I omitted requirements on freely sharing it as implied, but otherwise?

you disregarded half of what makes an AI model. the half that actually results in a working model. without the training data, you’d only have some code that does…something.

and that something is entirely dependent on the training data!

so it’s essential, not optional, for any kind of “open source” AI, because without it you’re working with a black box. which is by definition NOT open source.

@General_Effort@lemmy.world · 4 months ago

@WalnutLum@lemmy.ml

Asking for the training data is more like asking for detailed design documentation in addition to source code, so that others can rewrite the code from scratch.

Neural networks are inherently black boxes. Knowing the training data does little to change that. Given the sheer volume of data used in training the interesting models, more than very high level knowledge is not possible in any case.

There are open datasets, as well as open models. If open source models are only those trained on open datasets, then we need a new word for the status of most models. As it is, open source model and open source dataset is pretty clear. There’s no need to make it complicated.

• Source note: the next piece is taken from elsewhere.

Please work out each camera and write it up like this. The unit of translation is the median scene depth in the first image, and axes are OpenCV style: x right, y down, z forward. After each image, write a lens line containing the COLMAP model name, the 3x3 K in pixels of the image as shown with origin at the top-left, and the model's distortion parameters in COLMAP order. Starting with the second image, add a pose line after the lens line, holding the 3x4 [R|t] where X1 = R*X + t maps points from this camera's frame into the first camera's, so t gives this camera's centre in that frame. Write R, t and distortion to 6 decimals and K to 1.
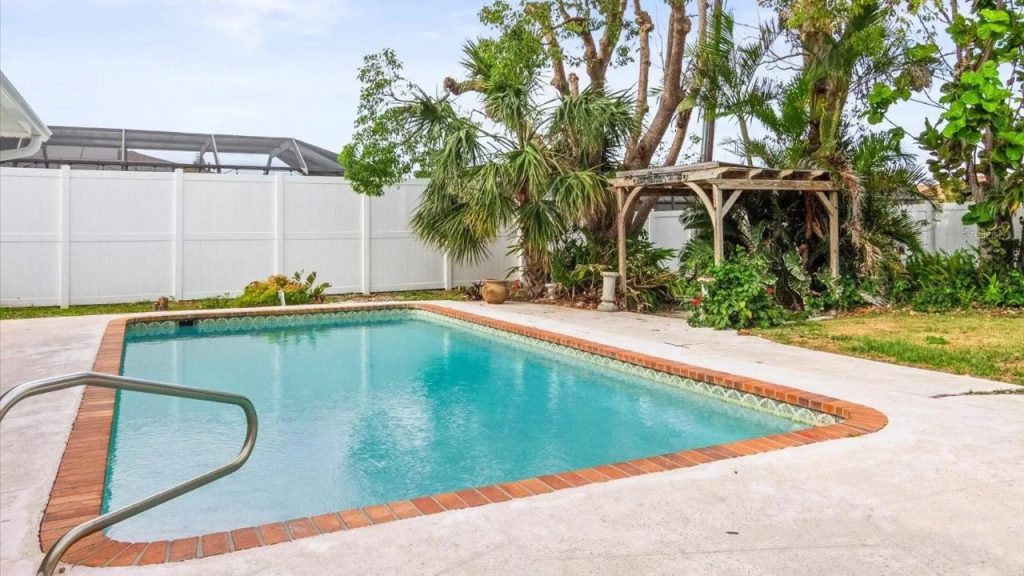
lens RADIAL K [[743.6, 0, 513.3], [0, 743.6, 227.0], [0, 0, 1]] dist [-0.002479, 0.000481]
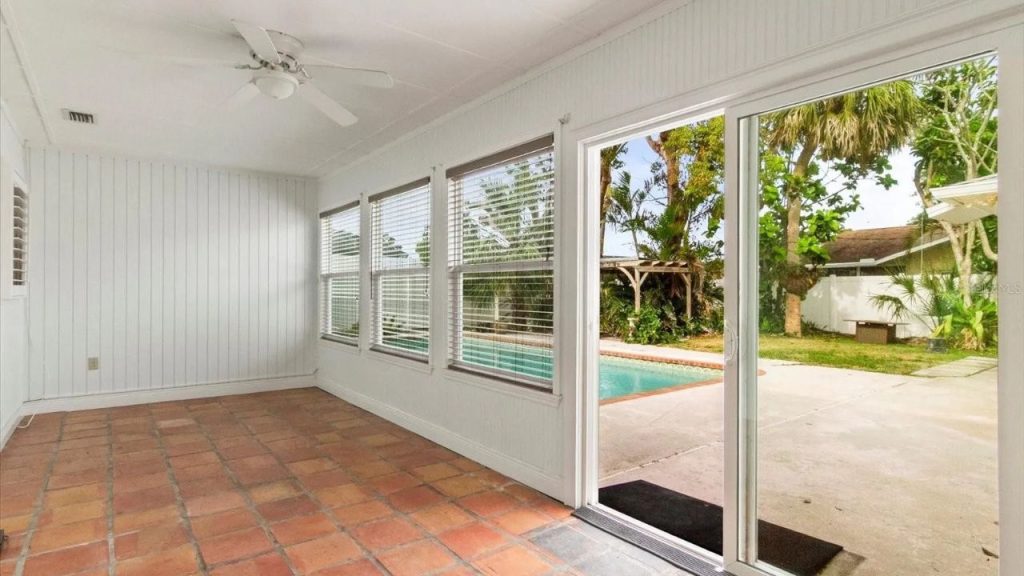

If it also a requirement that the data itself should be downloadable, then open source AI would be illegal in many countries. Much of the data will be under copyright, meaning that it can’t be shared in many countries. EG, the original Stable Diffusion was trained on an open dataset. The dataset only contained links to images, since sharing the actual images would have been illegal in their jurisdiction. Link rot being what it is, the original data was not available pretty quickly. It has been alleged that some of the links pointed to CSAM, so now even the links are a hot potato.

meaning the models training data is what lets you work around or improve on that bias. without the training data,

Do you have any source that explains how this would work?

@WalnutLum@lemmy.ml · 4 months ago

Open sourcing the training method without open sourcing the training data is essentially like making only part of your full source open to the public.

Even going as far as making your training method source available, and a pre-trained kernel available (like what Mistral does) is essentially the same as what a lot of open source-adjacent companies provide.

A pre-trained neural kernel isn’t any different effectively than a pre-compiled binary library (like a dll). So what these companies are providing is closed-source binaries alongside the compilation instructions for them. But without the data that trained the kernel it can hardly be called “open source” as the actual “source” of the logic behind the kernel (the training data) is still closed to the public.

You can fine-tune and re-train and re-quantize the models all you want but you’re not really manipulating the “source” if all you have is the gptq or safetensors or some other pre-trained set of weights.